● Work required
The entries below must be returned exactly as they stand.

+++ Supplied material +++

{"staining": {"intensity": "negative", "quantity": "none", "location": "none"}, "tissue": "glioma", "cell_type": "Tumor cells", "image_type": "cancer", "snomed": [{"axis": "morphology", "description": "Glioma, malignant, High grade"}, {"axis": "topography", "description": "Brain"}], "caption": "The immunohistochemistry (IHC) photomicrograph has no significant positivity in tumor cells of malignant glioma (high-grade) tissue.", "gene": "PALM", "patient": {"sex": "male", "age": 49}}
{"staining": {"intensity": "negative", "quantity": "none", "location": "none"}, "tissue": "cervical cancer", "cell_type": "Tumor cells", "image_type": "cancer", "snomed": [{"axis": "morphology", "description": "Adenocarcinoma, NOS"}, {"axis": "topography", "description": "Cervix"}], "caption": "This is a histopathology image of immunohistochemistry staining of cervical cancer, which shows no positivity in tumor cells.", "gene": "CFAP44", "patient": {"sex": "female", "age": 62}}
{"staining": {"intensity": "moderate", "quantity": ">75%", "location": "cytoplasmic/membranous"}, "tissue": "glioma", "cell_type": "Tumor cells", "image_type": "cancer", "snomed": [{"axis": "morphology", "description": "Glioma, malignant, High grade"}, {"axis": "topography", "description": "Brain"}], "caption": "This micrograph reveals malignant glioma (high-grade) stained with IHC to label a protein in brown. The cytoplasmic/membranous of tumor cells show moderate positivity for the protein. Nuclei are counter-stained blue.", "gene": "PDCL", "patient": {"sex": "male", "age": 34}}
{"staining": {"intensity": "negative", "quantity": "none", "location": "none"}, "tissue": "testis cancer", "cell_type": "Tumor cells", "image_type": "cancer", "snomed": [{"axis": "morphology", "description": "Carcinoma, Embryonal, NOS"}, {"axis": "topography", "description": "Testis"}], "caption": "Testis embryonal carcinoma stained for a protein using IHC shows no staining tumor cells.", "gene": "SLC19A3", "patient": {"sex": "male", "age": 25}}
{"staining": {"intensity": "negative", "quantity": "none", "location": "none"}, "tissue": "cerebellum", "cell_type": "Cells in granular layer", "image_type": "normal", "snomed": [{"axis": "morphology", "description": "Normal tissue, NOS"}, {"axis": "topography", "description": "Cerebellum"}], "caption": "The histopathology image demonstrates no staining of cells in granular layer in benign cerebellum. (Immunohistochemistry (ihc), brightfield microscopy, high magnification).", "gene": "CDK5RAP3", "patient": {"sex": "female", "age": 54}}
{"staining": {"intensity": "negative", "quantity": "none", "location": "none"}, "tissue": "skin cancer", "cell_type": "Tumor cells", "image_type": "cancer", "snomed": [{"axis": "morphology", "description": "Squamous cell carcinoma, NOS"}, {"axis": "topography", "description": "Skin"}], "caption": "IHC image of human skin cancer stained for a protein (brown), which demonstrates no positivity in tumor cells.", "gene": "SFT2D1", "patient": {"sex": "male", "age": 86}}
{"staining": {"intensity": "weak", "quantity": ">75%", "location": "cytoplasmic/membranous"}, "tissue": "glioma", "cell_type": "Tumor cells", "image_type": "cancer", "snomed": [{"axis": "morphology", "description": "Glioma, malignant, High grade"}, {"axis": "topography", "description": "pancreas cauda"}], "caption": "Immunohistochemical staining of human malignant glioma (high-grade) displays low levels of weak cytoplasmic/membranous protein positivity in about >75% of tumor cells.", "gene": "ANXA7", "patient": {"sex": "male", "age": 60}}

+++

● Worked solution
{"staining": {"intensity": "negative", "quantity": "none", "location": "none"}, "tissue": "glioma", "cell_type": "Tumor cells", "image_type": "cancer", "snomed": [{"axis": "morphology", "description": "Glioma, malignant, High grade"}, {"axis": "topography", "description": "Brain"}], "caption": "The immunohistochemistry (IHC) photomicrograph has no significant positivity in tumor cells of malignant glioma (high-grade) tissue.", "gene": "PALM", "patient": {"sex": "male", "age": 49}}
{"staining": {"intensity": "negative", "quantity": "none", "location": "none"}, "tissue": "cervical cancer", "cell_type": "Tumor cells", "image_type": "cancer", "snomed": [{"axis": "morphology", "description": "Adenocarcinoma, NOS"}, {"axis": "topography", "description": "Cervix"}], "caption": "This is a histopathology image of immunohistochemistry staining of cervical cancer, which shows no positivity in tumor cells.", "gene": "CFAP44", "patient": {"sex": "female", "age": 62}}
{"staining": {"intensity": "moderate", "quantity": ">75%", "location": "cytoplasmic/membranous"}, "tissue": "glioma", "cell_type": "Tumor cells", "image_type": "cancer", "snomed": [{"axis": "morphology", "description": "Glioma, malignant, High grade"}, {"axis": "topography", "description": "Brain"}], "caption": "This micrograph reveals malignant glioma (high-grade) stained with IHC to label a protein in brown. The cytoplasmic/membranous of tumor cells show moderate positivity for the protein. Nuclei are counter-stained blue.", "gene": "PDCL", "patient": {"sex": "male", "age": 34}}
{"staining": {"intensity": "negative", "quantity": "none", "location": "none"}, "tissue": "testis cancer", "cell_type": "Tumor cells", "image_type": "cancer", "snomed": [{"axis": "morphology", "description": "Carcinoma, Embryonal, NOS"}, {"axis": "topography", "description": "Testis"}], "caption": "Testis embryonal carcinoma stained for a protein using IHC shows no staining tumor cells.", "gene": "SLC19A3", "patient": {"sex": "male", "age": 25}}
{"staining": {"intensity": "negative", "quantity": "none", "location": "none"}, "tissue": "cerebellum", "cell_type": "Cells in granular layer", "image_type": "normal", "snomed": [{"axis": "morphology", "description": "Normal tissue, NOS"}, {"axis": "topography", "description": "Cerebellum"}], "caption": "The histopathology image demonstrates no staining of cells in granular layer in benign cerebellum. (Immunohistochemistry (ihc), brightfield microscopy, high magnification).", "gene": "CDK5RAP3", "patient": {"sex": "female", "age": 54}}
{"staining": {"intensity": "negative", "quantity": "none", "location": "none"}, "tissue": "skin cancer", "cell_type": "Tumor cells", "image_type": "cancer", "snomed": [{"axis": "morphology", "description": "Squamous cell carcinoma, NOS"}, {"axis": "topography", "description": "Skin"}], "caption": "IHC image of human skin cancer stained for a protein (brown), which demonstrates no positivity in tumor cells.", "gene": "SFT2D1", "patient": {"sex": "male", "age": 86}}
{"staining": {"intensity": "weak", "quantity": ">75%", "location": "cytoplasmic/membranous"}, "tissue": "glioma", "cell_type": "Tumor cells", "image_type": "cancer", "snomed": [{"axis": "morphology", "description": "Glioma, malignant, High grade"}, {"axis": "topography", "description": "pancreas cauda"}], "caption": "Immunohistochemical staining of human malignant glioma (high-grade) displays low levels of weak cytoplasmic/membranous protein positivity in about >75% of tumor cells.", "gene": "ANXA7", "patient": {"sex": "male", "age": 60}}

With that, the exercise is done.